A typical gas-to-power value chain in connection
Typical construction and ownership arrangements (IPP: Independent power project)

— A successful gas-to-power project typically has each party having the technical, financial and operational capability to undertake its respective investment. The parties must coordinate their plans, including development, construction, and financing plans, in a way to enable a timely FID (final investment decision) and start-up of the entire value chain.

— To attract IPP investment, host governments will need to provide the necessary legal and regulatory framework in the gas and electricity sector to underpin the PPA (power purchase agreement) which typically has a duration of 20 or more years.

Market Structure:

— The ability of local or regional gas and power markets to partially or wholly underpin a major gas resource development depends largely on the way in which the wholesale and retail gas and power markets are structured.

— The market segments for natural gas are supply, wholesale, and retail.

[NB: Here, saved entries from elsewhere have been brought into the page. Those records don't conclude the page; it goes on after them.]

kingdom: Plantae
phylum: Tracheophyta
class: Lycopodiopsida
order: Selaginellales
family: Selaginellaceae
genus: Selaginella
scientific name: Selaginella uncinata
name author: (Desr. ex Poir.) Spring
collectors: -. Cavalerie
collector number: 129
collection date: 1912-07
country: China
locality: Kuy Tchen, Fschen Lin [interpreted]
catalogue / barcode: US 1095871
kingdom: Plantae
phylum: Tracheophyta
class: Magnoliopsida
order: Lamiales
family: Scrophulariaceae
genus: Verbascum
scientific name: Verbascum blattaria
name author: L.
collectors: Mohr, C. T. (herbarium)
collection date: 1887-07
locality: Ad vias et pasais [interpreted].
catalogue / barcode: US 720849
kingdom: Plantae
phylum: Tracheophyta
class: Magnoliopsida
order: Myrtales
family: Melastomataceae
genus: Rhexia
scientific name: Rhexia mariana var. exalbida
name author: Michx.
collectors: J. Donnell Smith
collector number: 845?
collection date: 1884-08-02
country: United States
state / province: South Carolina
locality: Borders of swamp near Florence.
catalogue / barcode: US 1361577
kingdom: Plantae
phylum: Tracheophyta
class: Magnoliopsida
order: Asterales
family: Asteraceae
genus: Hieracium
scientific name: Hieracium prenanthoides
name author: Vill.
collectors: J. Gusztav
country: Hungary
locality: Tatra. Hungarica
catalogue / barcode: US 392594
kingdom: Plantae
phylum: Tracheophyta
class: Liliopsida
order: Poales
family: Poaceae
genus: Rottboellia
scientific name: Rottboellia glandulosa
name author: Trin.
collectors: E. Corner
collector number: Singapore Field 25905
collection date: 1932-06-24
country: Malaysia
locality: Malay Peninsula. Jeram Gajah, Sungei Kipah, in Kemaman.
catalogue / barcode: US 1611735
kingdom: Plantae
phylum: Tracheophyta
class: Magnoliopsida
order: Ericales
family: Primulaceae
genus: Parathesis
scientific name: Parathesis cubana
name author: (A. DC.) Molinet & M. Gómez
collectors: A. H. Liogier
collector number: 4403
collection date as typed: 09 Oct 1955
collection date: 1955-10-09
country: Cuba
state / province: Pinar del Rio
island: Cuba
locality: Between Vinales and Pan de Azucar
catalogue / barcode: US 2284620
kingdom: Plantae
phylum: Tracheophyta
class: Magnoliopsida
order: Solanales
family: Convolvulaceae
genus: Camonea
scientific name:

Each market segment can be structured as exclusive, mixed, or competitive, with prices either regulated or market-based.

— In the supply segment, the producer sells to an aggregator or directly to an end-user.

— In the wholesale segment, an entity, such as an aggregator, purchases gas from another entity for resale to other customers. (Indirect)

— In the retail segment, an end-user purchases gas from an entity for its own use.

Gas Master Plan:

— A starting point for many countries, especially countries that wish to develop gas resources and/or domestic markets for natural gas, is the creation of a Gas Master Plan (GMP).

— A GMP is a holistic framework to identify and evaluate options for natural gas use for domestic supply and/or export.

— Although each country has a unique GMP. There are some broad elements to consider:

  • Objective of the Gas Master Plan, Gas resource evaluation, Gas utilization strategy and options consistent with country’s energy policy, Domestic supply vs demand analysis (power and non-power sector), Identification of other domestic “priority” projects, Infrastructure development plan/formulation, Institutional, regulatory and fiscal framework, Identification of possible mega or “anchor” projects, Formulation of a roadmap for implementation of projects, Gas sector regulatory reforms, Socioeconomic and environmental issues associated with development, Gas pricing policy.